`int(sin^(6)x + cos^(6)x)/(sin^(2)xcos^(2)x)dx`

To solve the integral \[ I = \int \frac{\sin^6 x + \cos^6 x}{\sin^2 x \cos^2 x} \, dx, \] we will follow these steps: ### Step 1: Simplify the Numerator We start with the numerator \(\sin^6 x + \cos^6 x\). This can be expressed using the identity for the sum of cubes: \[ a^3 + b^3 = (a + b)(a^2 - ab + b^2). \] Let \(a = \sin^2 x\) and \(b = \cos^2 x\).

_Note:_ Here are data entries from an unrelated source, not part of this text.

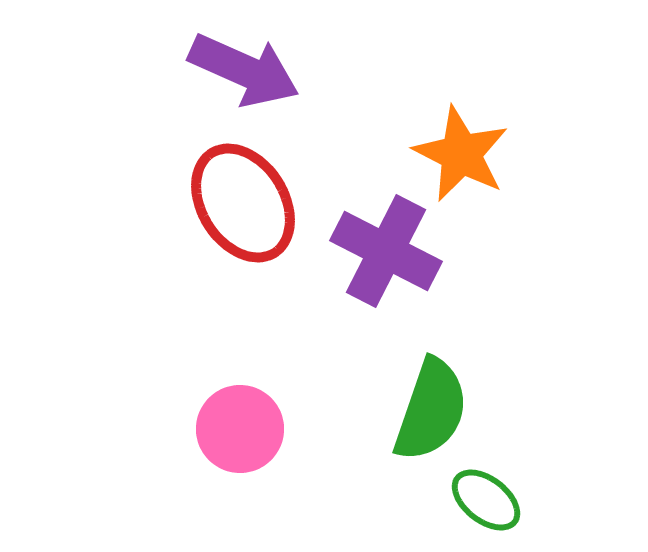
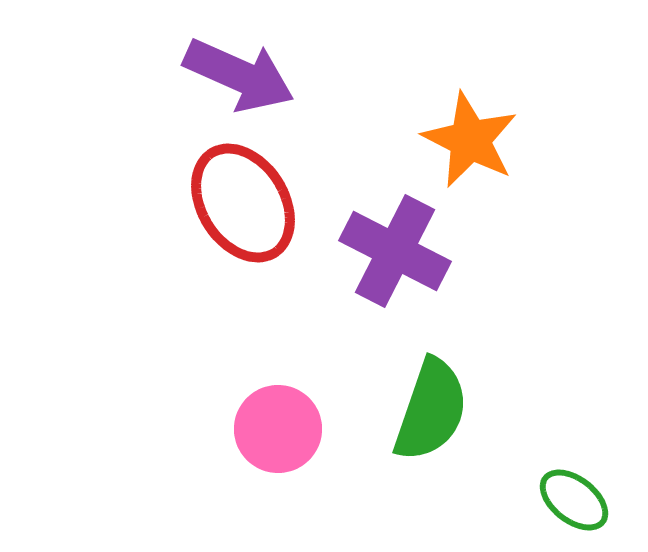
purple arrow: moved 5 px left, 5 px down
orange star: moved 9 px right, 14 px up
purple cross: moved 9 px right
pink circle: moved 38 px right
green ellipse: moved 88 px right
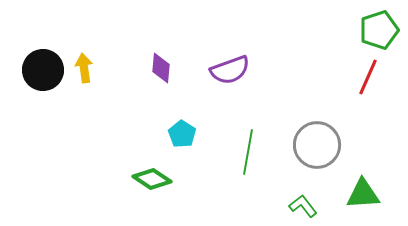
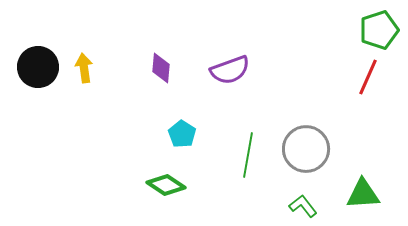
black circle: moved 5 px left, 3 px up
gray circle: moved 11 px left, 4 px down
green line: moved 3 px down
green diamond: moved 14 px right, 6 px down
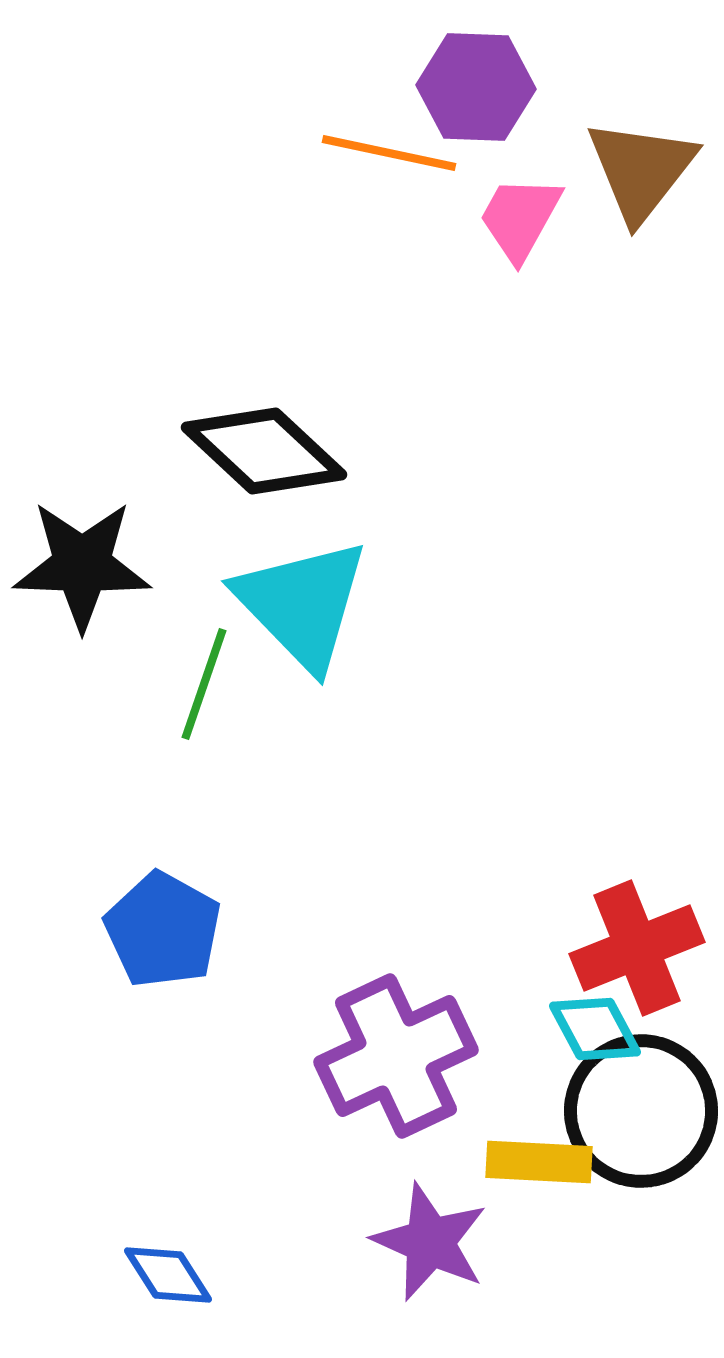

Then we have: \[ \sin^6 x + \cos^6 x = (\sin^2 x + \cos^2 x)(\sin^4 x - \sin^2 x \cos^2 x + \cos^4 x). \] Since \(\sin^2 x + \cos^2 x = 1\), we can simplify this to: \[ \sin^6 x + \cos^6 x = \sin^4 x - \sin^2 x \cos^2 x + \cos^4 x. \] ### Step 2: Further Simplify the Expression Next, we can express \(\sin^4 x + \cos^4 x\) using the identity: \[ \sin^4 x + \cos^4 x = (\sin^2 x + \cos^2 x)^2 - 2\sin^2 x \cos^2 x = 1 - 2\sin^2 x \cos^2 x. \] Substituting this back, we get: \[ \sin^6 x + \cos^6 x = (1 - 2\sin^2 x \cos^2 x) - \sin^2 x \cos^2 x = 1 - 3\sin^2 x \cos^2 x. \] ### Step 3: Substitute Back into the Integral Now we substitute this back into our integral: \[ I = \int \frac{1 - 3\sin^2 x \cos^2 x}{\sin^2 x \cos^2 x} \, dx. \] This can be separated into two integrals: \[ I = \int \frac{1}{\sin^2 x \cos^2 x} \, dx - 3 \int dx. \] ### Step 4: Simplify Each Integral The first integral can be rewritten using the identity \(\frac{1}{\sin^2 x \cos^2 x} = \frac{1}{\sin^2 x} \cdot \frac{1}{\cos^2 x} = \csc^2 x \sec^2 x\): \[ \int \csc^2 x \sec^2 x \, dx. \] This integral can be evaluated using the substitution \(u = \tan x\), which gives us: \[ \int \csc^2 x \sec^2 x \, dx = \int \frac{1}{\sin^2 x} \cdot \frac{1}{\cos^2 x} \, dx = \int \frac{1}{\sin^2 x} \, dx + \int \frac{1}{\cos^2 x} \, dx. \] The integrals of \(\csc^2 x\) and \(\sec^2 x\) are: \[ -\cot x + \tan x. \] ### Step 5: Combine the Results Putting everything together, we have: \[ I = (-\cot x + \tan x) - 3x + C, \] where \(C\) is the constant of integration. ### Final Answer Thus, the final result is: \[ I = \tan x - \cot x - 3x + C. \]